Но в полдень восьмого дня римские знамёна с Тиберием вдруг исчезли, а к ночи вернулись в город и мятежники, исхудавшие, заросшие и весёлые.

  В Кесарии произошло вот что. Несколько дней иудеи уговаривали Пилата убрать из Иерусалима изображения. Претор возражал, что оскорбит императора, если уступит бунтарям. Те отвечали, что не отступят от священной веры отцов, взывали к благоразумию и великодушию наместника, читали ему выдержки из Закона и в конце концов довели его до остервенения.

  На шестой день Пилат устроил на Кесарийском стадионе засаду: тайно поместил в его здании своих вооружённых людей, а затем приказал незваным гостям собраться на арене, якобы для того, чтобы объявить своё окончательное решение.
Вопреки ожиданиям он повторил, что изображений не уберёт. На отказ иудеи возобновили просьбы. Тогда Пилат дал знак, и повстанцев окружили римские солдаты с мечами наготове.
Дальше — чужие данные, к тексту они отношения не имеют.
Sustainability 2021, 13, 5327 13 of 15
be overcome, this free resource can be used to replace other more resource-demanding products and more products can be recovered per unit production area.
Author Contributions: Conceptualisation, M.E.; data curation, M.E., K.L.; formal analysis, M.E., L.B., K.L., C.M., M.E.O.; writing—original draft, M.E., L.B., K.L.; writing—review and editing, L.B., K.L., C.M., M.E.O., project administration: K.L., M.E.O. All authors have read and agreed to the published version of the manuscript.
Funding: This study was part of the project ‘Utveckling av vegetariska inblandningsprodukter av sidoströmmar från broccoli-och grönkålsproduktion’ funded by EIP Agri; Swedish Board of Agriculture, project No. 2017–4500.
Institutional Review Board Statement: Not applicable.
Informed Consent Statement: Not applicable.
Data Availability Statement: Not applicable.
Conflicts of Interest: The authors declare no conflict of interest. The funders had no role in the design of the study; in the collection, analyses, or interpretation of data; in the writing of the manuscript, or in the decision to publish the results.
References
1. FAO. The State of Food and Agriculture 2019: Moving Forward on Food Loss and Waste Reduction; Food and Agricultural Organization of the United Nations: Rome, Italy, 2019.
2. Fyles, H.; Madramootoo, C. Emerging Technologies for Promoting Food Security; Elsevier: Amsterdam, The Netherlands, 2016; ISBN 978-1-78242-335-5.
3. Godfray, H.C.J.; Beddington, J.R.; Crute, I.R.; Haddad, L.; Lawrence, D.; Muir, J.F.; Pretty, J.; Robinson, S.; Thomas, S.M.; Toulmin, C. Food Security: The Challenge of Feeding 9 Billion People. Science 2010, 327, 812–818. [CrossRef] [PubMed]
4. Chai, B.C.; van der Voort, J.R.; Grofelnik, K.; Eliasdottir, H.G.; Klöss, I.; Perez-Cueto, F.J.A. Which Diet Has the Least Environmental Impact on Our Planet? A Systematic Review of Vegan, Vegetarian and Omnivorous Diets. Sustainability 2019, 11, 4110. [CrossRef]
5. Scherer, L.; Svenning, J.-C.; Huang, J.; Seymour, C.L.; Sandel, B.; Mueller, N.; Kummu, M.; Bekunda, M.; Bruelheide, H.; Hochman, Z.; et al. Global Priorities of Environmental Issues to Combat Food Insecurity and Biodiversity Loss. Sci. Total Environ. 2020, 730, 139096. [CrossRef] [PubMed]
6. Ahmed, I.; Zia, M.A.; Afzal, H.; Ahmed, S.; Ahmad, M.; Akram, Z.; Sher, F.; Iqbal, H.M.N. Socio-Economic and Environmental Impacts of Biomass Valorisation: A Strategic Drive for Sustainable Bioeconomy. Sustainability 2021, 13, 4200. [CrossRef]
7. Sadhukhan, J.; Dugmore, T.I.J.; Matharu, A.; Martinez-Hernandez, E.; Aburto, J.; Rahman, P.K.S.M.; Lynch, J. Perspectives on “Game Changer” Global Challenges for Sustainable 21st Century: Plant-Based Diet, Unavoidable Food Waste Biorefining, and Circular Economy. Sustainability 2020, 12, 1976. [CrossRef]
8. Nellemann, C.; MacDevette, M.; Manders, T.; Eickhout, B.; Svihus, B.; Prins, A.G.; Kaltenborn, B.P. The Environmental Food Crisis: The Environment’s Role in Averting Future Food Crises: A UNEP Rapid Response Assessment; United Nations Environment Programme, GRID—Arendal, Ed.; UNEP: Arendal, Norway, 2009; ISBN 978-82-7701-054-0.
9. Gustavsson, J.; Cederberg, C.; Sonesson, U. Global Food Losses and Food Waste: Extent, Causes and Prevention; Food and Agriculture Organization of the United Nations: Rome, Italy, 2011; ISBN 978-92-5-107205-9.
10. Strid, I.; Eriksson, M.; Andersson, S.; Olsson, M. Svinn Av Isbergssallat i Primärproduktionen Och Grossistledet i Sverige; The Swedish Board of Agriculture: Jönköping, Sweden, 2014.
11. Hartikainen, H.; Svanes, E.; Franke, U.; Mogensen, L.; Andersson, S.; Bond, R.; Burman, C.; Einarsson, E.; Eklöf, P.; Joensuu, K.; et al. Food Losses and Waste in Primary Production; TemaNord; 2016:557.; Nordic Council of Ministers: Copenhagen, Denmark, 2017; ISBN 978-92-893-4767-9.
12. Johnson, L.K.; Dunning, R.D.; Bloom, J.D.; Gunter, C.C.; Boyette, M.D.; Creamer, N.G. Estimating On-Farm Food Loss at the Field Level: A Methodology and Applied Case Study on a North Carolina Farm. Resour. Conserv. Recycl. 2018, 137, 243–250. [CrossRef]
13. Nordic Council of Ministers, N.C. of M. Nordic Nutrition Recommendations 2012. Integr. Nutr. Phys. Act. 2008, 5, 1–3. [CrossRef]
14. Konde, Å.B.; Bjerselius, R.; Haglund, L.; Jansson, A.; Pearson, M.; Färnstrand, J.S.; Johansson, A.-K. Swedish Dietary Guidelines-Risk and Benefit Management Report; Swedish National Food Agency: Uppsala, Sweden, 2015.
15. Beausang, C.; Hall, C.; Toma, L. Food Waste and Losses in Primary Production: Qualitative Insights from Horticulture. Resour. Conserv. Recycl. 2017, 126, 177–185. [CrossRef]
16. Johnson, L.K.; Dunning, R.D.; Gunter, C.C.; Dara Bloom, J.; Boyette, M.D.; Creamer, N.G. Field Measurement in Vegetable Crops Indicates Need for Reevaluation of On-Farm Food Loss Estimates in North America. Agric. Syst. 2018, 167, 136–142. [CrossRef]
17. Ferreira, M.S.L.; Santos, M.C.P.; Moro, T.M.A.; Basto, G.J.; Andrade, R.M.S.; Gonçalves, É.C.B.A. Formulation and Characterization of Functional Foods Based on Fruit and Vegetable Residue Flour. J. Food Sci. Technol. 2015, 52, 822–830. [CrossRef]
— Такого Пилат не ожидал. Нет, не мог ожидать! — горячо рассказывал потом домашним Шамай, — Только его люди вышли из засады, он поклялся перерубить нас всех, если мы не уберёмся восвояси немедленно. А много их было — не меньше тысячи. И вот тут старый Леви первым упал на колени, опустил голову и крикнул: руби! Лучше смерть, чем непослушание Закону! И за ним мы все как один рухнули наземь и опустили головы. Хана, он не ожидал такой стойкости — никто из римлян такого не предвидел. Несколько минут стояла ушераздирающая тишина — я слышал как хрипит Леви. Пилат сразу же распорядился вынести эту мерзость из города.

— Слава Всевышнему! — восклицала Хана, и в неулыбчивых тёмных глазах вспыхивала подзабытая нежность к мужу.

  Раскрыв рты слушали Гершом и Дани рассказ отца и представляли, как назавтра они будут играть с соседскими мальчишками в новую игру — «иудеи-римляне в Кесарии».
А Авиталь, которую последней, вздохнув, Шамай поцеловал в макушку, всё хотелось спросить, не заметил ли отец среди повстанцев высокого синеглазого ангела в бурке из верблюжьей шкуры.